Transverse Wave 1


The following animation is helpful in understanding the physics of a transverse wave. See notes below.

Although it may not be immediately clear, the above animation will relate to transverse wave motion.

The above animation shows a particle, or object, in vertical simple harmonic motion. It is moving up and down.

For our discussion in this section we will consider a wave train moving horizontally from left to right. Therefore, this above motion, being up and down, is perpendicular to the motion of the wave we will be considering. That is, vertical up and down motion is perpendicular to horizontal left to right motion.

Consider this yellow block above to be, say, a tiny section of rope.

Imagine that you are vertically shaking one end of that rope in order to send a train of waves down it.

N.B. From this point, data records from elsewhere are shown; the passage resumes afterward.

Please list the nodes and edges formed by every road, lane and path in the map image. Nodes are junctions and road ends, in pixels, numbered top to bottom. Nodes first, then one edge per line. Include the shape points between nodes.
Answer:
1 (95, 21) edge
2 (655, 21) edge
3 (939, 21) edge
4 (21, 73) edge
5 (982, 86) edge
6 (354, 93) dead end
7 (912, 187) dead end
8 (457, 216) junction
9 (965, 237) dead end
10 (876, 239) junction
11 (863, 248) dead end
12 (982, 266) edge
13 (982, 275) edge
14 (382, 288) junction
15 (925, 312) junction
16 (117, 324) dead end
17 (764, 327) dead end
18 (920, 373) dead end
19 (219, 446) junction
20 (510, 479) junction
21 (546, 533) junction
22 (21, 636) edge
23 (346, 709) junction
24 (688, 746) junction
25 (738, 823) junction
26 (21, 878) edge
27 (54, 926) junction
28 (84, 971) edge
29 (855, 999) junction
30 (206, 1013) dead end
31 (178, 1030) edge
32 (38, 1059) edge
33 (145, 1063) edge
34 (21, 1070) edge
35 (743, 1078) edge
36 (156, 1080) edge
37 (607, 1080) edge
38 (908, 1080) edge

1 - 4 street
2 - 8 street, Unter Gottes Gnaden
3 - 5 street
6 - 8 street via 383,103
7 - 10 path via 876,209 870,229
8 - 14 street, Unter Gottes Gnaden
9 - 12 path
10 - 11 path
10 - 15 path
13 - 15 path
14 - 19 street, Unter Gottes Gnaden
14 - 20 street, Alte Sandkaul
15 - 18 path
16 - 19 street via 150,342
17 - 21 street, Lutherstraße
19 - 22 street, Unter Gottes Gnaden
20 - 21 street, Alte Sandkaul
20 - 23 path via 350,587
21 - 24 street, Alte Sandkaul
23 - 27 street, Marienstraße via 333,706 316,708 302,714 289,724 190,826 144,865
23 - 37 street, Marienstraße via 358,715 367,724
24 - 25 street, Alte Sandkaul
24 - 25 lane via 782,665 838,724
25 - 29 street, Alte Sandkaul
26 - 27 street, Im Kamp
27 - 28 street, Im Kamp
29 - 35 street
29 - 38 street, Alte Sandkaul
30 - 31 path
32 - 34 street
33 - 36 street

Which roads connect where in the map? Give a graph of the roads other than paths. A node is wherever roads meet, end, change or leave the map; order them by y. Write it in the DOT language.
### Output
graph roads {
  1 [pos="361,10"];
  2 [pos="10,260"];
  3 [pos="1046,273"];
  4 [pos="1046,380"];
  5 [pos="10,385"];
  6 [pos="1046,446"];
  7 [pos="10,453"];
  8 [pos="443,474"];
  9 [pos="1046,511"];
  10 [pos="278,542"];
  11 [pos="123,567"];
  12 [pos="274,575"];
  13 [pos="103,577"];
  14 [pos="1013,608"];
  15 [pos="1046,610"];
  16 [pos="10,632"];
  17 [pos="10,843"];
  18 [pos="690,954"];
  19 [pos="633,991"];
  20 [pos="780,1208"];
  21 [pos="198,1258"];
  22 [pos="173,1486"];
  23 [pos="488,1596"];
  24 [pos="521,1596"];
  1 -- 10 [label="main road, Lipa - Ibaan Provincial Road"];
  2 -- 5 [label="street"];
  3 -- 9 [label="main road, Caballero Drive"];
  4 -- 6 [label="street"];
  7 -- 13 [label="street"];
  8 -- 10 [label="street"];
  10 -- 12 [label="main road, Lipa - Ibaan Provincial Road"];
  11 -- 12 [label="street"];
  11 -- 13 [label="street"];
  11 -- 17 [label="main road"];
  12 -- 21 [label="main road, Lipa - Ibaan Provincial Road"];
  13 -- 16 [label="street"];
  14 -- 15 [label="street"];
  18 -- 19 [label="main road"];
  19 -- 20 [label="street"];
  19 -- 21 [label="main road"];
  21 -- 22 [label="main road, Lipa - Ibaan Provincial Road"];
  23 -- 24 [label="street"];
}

Imagine the wave train traveling from left to right.

The rope as a whole, though, is not moving from the left to the right. The rope is moving up and down as the waves go down it.

 

Every small section of rope, symbolized by the yellow box above, moves up and down as the wave moves left to right.

Therefore, the motion of the medium, the rope, is perpendicular to the motion of the wave. The rope moves up and down while the wave moves left to right.

This is the central concept to the definition of a transverse wave.

A transverse wave is a wave with the motion of the medium being perpendicular to the motion of the wave. More carefully, we would say that the direction of the velocity of the medium is perpendicular to the direction of the velocity of the wave.